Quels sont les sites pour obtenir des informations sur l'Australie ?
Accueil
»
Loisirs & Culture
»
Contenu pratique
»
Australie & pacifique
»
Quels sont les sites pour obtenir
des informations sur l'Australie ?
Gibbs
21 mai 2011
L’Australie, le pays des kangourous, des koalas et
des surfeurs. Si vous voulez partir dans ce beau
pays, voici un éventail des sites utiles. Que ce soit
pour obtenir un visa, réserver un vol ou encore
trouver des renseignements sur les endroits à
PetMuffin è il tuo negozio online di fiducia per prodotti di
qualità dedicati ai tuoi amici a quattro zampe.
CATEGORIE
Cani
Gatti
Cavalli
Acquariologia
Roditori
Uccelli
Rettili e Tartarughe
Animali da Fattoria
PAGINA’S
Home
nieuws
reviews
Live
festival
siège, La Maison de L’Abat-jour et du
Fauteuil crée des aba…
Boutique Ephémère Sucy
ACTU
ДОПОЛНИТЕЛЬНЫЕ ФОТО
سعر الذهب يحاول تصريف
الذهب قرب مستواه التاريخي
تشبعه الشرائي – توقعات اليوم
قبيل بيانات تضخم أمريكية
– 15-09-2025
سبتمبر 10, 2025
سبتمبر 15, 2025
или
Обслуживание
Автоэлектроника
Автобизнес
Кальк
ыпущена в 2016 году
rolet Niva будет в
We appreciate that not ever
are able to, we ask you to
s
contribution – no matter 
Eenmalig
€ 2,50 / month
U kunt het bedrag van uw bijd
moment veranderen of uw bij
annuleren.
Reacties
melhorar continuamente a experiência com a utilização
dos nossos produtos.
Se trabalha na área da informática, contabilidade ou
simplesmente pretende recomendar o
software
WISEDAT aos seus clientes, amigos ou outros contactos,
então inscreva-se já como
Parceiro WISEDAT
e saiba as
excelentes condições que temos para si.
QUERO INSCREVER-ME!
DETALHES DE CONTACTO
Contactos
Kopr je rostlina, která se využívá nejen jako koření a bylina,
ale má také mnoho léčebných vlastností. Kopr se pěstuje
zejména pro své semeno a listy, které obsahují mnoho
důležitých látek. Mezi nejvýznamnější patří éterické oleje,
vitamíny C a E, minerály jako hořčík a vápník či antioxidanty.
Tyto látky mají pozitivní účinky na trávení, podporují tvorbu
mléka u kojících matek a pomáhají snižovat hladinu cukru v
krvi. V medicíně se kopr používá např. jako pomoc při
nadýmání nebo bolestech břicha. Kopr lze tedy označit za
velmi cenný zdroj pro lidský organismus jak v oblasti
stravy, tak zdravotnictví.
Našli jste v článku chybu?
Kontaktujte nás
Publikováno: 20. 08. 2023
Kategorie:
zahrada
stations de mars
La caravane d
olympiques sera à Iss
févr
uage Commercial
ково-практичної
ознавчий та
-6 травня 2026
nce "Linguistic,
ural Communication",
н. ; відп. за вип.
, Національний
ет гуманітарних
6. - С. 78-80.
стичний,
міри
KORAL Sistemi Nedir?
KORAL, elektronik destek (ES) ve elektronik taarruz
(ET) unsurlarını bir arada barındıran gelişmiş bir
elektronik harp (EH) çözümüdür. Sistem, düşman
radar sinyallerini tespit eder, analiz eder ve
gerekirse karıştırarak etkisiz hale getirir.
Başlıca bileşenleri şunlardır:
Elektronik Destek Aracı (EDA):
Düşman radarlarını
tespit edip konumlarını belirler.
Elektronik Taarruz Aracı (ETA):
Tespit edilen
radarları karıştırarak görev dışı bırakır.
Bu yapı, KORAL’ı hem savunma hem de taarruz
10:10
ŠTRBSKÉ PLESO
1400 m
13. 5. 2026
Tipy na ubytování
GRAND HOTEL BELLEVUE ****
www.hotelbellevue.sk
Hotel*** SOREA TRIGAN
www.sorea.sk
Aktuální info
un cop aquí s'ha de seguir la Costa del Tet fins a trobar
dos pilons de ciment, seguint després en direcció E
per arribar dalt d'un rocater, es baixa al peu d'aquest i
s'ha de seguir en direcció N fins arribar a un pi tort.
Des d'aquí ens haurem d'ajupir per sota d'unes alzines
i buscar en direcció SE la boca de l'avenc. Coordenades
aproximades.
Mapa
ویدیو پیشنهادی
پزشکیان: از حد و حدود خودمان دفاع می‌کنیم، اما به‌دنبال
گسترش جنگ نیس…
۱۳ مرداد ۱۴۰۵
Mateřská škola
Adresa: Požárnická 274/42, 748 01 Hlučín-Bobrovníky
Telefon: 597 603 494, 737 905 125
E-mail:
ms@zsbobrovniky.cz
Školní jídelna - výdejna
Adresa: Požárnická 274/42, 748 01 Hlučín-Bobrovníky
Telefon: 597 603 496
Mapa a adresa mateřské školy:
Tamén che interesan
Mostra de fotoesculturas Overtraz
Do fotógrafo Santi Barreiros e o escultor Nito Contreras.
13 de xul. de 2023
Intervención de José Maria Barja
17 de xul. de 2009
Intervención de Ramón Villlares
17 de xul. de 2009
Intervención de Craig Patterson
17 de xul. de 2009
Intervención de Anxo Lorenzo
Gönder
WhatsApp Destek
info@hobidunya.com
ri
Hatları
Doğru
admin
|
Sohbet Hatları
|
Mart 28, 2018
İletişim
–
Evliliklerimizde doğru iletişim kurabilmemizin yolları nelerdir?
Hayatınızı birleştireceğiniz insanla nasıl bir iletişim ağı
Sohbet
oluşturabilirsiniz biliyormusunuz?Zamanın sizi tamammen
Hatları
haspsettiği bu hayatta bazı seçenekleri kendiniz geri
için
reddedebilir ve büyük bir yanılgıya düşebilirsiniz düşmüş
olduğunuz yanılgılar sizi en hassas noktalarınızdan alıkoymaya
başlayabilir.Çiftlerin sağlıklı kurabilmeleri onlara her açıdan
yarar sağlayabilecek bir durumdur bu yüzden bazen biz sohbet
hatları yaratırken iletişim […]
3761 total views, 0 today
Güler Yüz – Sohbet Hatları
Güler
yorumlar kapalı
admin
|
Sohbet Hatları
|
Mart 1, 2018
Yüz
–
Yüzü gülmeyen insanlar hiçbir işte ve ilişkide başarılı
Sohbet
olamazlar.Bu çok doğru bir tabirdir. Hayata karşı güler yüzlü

- - -

• _WHAT NEEDS TO BE DONE_
Reproduce the items verbatim, starting at the first line and ending with the line containing "excelentes condições que temos para si.", inclusive.

• _YOUR RESPONSE_
Quels sont les sites pour obtenir des informations sur l'Australie ?
Accueil
»
Loisirs & Culture
»
Contenu pratique
»
Australie & pacifique
»
Quels sont les sites pour obtenir
des informations sur l'Australie ?
Gibbs
21 mai 2011
L’Australie, le pays des kangourous, des koalas et
des surfeurs. Si vous voulez partir dans ce beau
pays, voici un éventail des sites utiles. Que ce soit
pour obtenir un visa, réserver un vol ou encore
trouver des renseignements sur les endroits à
PetMuffin è il tuo negozio online di fiducia per prodotti di
qualità dedicati ai tuoi amici a quattro zampe.
CATEGORIE
Cani
Gatti
Cavalli
Acquariologia
Roditori
Uccelli
Rettili e Tartarughe
Animali da Fattoria
PAGINA’S
Home
nieuws
reviews
Live
festival
siège, La Maison de L’Abat-jour et du
Fauteuil crée des aba…
Boutique Ephémère Sucy
ACTU
ДОПОЛНИТЕЛЬНЫЕ ФОТО
سعر الذهب يحاول تصريف
الذهب قرب مستواه التاريخي
تشبعه الشرائي – توقعات اليوم
قبيل بيانات تضخم أمريكية
– 15-09-2025
سبتمبر 10, 2025
سبتمبر 15, 2025
или
Обслуживание
Автоэлектроника
Автобизнес
Кальк
ыпущена в 2016 году
rolet Niva будет в
We appreciate that not ever
are able to, we ask you to
s
contribution – no matter 
Eenmalig
€ 2,50 / month
U kunt het bedrag van uw bijd
moment veranderen of uw bij
annuleren.
Reacties
melhorar continuamente a experiência com a utilização
dos nossos produtos.
Se trabalha na área da informática, contabilidade ou
simplesmente pretende recomendar o
software
WISEDAT aos seus clientes, amigos ou outros contactos,
então inscreva-se já como
Parceiro WISEDAT
e saiba as
excelentes condições que temos para si.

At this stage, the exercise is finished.